Какая-то невероятная сила вновь вытолкнула на лестничную площадку, хотя Наталья Ивановна еле прикоснулась к терпящему бедствие кораблю. Дверь под удовлетворенным и одновременно безразличным напором щелкнула позади.
Оранжевый простор
Я невольно посмотрел на ведро для пищевых отходов и только впервые обратил внимание на маркировку белой масляной краской. Наверное, я видел ее и раньше, но она не отпечаталась в сознании. Я поправил съехавшую набок крышку из ритуальных соображений. С ней — с крышкой — что-то явно не в порядке. Организация, собиравшая пищевые отходы и прочие необходимые стране вторичные ресурсы, не то недавно получила орден Ленина, не то ей предстояло получить вскоре, но радио все уши прожужжало о великих достижениях в деле откорма скота и призывало граждан собирать огрызки, объедки и разного рода очистки. На зеленом фоне ведра нечетко — сквозь туман — проступали две буквы: начальный слог фамилии, которая сыграла в жизни такую огромную роль. Номер квартиры неаккуратно кривился рядом. Номер я забыл.

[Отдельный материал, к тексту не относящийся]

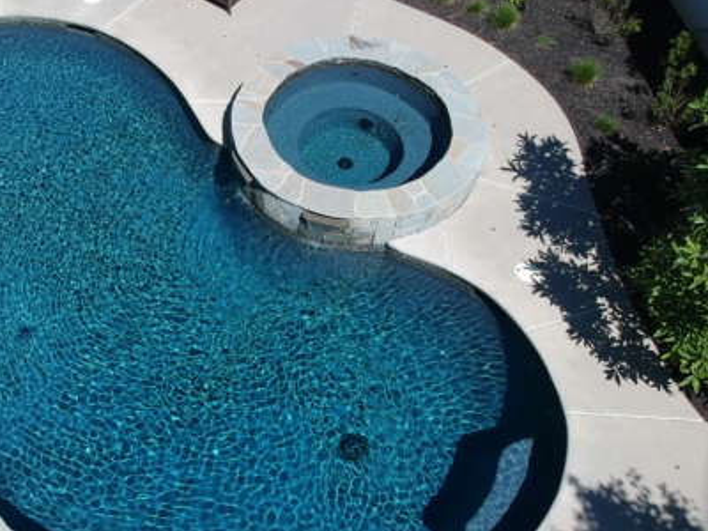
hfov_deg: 45.1
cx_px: 170
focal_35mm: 40
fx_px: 818
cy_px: 292
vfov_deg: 35.9
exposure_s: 1/1000
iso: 100
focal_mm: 4.49
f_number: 2.6
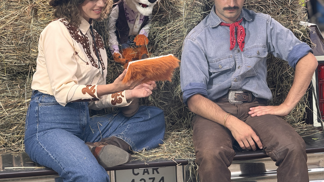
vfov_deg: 9.3
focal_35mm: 131
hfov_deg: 16.4
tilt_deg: -4.1
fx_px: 1125
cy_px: 66
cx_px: 162
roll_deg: +1.2
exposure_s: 1/218
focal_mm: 15.66
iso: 50
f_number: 2.8
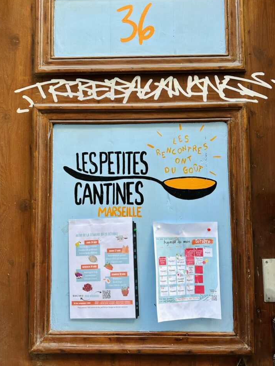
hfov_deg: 53.1
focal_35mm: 26
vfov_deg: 67.2
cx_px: 138
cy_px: 169
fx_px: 275
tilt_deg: +4.9
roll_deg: -0.4
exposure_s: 1/121
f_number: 1.78
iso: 125
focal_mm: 6.86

Я выбрался, как из пещеры, через подворотню к скверу на задах института Маркса — Энгельса — Ленина: имя Сталина сейчас изничтожали на всех вывесках. Но институт и спустя десять лет после его смерти оставался в основном сталинским — те же люди, те же принципы, та же направленность. Улица Горького, окрашенная в оранжевый цвет уходящего солнца, мягко шелестела немногочисленными шинами и почти не подванивала бензиновым дымком. Горький осадок перехватил горло. Я не злился на Эренбурга. Я твердо знал, что повесть про Юлишку я обязательно напечатаю и что при любых обстоятельствах, если останусь в живых, напишу текст, посвященный томской истории. Лет через двенадцать повесть увидела свет и еще трижды переиздавалась, хотя я не прикладывал никаких усилий. А почти через пятьдесят лет после знакомства с Женей и Владимиром Сафроновыми и через четыре десятка лет после встречи с Эренбургом я воплотил в ощутимую форму охватившее тогда предчувствие, с которым вышел на оранжевый, продуваемый ветерком простор московского бытия.